§ PROVIDED TEXT:

——————————

Its been a rough year for me, until I get my tax refund, I dont have any
more money to "play". As many on here know, I have developed a
brake setup that can stop the engines you guys want to build, but I have
gone the opposite route - ground up. I have a decent engine that I can
build from the parts left from my 60 Hawk, but for me, brakes were the
starting point, whats the point in going fast, if you cant stop all that HP??
I got permission to make 4 sets of brackets from my work. I just DONT
have the money to get them made. I have ONE person that has actually
offered to send me a check for what I have found it will cost. I have been
holding back on sending him the info to send me the check, until I have
proven the Cobra rotor doesnt need the Studebaker hub modified. I dont
want anyone upset, I am also not a money hungry "vendor" like some
have accused me of being.

——————————

§ DATA PROVIDED:
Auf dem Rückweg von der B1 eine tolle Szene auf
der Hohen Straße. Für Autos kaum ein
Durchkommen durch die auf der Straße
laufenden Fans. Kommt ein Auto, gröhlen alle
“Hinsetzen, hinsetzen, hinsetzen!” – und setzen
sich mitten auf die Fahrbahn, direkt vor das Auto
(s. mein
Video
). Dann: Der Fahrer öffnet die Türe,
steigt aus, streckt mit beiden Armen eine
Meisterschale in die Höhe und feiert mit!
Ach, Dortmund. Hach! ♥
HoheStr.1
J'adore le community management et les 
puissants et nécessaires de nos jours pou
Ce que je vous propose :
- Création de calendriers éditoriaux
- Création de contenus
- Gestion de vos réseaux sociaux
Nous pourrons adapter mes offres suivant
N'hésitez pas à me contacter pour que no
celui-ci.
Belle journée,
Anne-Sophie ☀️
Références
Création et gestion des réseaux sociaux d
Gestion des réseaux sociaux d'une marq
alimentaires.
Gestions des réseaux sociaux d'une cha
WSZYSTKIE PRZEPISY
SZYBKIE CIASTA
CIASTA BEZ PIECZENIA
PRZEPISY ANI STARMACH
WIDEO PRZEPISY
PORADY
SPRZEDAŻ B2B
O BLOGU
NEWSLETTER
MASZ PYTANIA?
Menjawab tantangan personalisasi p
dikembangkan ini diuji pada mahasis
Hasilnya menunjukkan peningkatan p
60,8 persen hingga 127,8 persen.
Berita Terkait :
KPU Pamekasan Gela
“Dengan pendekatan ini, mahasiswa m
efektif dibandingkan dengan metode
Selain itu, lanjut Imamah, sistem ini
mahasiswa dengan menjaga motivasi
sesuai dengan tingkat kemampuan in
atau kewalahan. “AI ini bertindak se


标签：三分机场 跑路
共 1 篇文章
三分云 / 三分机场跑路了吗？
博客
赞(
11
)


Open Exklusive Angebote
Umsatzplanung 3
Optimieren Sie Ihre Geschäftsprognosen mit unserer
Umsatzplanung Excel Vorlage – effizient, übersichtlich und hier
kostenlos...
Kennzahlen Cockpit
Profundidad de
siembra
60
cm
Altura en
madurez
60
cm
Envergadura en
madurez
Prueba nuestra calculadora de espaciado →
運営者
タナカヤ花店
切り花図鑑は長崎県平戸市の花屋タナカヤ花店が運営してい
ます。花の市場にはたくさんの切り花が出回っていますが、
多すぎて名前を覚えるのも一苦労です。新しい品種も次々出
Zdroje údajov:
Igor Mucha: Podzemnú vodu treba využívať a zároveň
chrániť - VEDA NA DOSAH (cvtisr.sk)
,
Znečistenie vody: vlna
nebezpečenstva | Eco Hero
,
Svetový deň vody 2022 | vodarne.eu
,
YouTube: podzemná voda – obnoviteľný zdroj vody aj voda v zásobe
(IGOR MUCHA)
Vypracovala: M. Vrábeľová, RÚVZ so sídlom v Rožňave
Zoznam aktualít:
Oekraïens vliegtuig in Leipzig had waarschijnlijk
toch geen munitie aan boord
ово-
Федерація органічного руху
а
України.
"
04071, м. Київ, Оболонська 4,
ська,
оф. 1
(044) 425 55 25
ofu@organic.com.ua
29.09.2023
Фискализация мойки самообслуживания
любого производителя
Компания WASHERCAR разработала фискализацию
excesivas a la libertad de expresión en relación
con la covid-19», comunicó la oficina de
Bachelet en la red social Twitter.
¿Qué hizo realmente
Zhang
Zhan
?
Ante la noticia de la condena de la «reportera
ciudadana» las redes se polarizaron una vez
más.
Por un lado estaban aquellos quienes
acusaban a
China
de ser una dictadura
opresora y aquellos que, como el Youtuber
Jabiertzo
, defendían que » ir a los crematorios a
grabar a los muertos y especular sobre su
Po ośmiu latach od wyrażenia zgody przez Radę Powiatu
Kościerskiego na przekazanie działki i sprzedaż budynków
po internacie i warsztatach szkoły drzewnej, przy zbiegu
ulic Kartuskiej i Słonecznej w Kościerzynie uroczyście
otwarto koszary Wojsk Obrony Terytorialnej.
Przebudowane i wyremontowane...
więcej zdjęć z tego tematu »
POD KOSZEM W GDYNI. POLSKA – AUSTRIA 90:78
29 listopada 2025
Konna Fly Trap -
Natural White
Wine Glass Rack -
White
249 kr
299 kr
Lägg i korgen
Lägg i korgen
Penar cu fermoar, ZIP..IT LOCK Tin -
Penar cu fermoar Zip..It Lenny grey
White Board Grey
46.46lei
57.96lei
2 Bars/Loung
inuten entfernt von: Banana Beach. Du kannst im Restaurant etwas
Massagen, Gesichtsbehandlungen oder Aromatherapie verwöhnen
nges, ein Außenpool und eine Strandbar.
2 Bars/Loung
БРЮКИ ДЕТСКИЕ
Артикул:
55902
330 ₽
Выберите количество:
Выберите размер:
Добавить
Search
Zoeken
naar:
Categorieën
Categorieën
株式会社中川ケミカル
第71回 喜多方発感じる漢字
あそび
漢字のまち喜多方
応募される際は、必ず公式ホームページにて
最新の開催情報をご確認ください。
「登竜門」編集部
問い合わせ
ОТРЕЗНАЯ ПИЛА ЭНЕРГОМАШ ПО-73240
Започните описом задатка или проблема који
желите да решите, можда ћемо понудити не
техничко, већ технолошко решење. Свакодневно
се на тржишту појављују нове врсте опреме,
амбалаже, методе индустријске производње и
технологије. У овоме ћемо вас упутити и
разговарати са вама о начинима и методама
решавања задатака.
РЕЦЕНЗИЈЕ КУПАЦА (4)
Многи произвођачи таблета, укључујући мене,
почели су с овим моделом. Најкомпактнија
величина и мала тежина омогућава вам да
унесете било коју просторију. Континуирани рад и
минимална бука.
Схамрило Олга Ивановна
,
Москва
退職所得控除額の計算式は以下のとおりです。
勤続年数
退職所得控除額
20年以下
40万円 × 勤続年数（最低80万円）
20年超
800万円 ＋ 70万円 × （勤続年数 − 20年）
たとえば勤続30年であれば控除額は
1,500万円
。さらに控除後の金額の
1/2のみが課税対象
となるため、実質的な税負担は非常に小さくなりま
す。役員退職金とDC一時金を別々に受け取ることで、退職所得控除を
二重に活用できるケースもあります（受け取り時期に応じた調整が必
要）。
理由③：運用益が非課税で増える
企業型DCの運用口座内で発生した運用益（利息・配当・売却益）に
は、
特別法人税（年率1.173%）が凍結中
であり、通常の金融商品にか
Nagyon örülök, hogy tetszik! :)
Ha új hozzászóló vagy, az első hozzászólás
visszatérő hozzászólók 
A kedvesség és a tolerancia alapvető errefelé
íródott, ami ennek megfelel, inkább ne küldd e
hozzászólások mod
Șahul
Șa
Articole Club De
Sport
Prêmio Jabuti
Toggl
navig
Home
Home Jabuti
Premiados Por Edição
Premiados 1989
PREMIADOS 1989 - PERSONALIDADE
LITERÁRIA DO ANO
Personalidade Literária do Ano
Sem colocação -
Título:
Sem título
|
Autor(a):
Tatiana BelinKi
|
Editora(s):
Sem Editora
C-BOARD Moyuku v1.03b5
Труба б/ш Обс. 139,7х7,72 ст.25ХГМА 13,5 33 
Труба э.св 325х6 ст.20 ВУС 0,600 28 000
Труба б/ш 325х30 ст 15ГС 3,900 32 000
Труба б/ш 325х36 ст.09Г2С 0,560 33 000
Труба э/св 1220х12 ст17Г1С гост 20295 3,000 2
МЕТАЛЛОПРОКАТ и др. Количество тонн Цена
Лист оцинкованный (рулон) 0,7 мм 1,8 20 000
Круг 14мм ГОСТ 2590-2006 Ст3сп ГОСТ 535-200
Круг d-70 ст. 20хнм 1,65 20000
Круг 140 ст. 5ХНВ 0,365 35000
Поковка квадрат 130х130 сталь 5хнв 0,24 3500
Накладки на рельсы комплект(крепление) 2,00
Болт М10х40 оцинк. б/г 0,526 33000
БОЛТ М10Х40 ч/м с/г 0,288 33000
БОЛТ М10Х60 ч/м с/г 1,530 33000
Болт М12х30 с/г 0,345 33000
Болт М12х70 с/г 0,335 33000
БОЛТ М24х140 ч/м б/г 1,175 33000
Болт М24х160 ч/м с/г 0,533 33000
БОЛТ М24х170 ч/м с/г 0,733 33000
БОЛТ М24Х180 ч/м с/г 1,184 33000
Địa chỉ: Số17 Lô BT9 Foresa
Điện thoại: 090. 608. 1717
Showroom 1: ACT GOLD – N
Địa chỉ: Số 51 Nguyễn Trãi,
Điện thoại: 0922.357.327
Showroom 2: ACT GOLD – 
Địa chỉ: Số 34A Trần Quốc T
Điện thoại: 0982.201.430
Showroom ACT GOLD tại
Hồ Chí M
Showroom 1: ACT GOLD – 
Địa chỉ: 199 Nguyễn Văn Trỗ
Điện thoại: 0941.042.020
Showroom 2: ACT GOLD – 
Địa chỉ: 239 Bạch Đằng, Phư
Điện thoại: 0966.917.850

——————————

§ EXERCISE SET:
1. List every word of two or more letters that the brake post writes entirely in capital letters.
2. Please convert the rows, from their first line through the line containing "steigt aus, streckt mit beiden Armen eine", into a numbered list, with both of those lines included and blank lines omitted.

§ TASK ANSWERS:
1.
HP
DONT
ONE

2.
1. Auf dem Rückweg von der B1 eine tolle Szene auf
2. der Hohen Straße. Für Autos kaum ein
3. Durchkommen durch die auf der Straße
4. laufenden Fans. Kommt ein Auto, gröhlen alle
5. “Hinsetzen, hinsetzen, hinsetzen!” – und setzen
6. sich mitten auf die Fahrbahn, direkt vor das Auto
7. (s. mein
8. Video
9. ). Dann: Der Fahrer öffnet die Türe,
10. steigt aus, streckt mit beiden Armen eine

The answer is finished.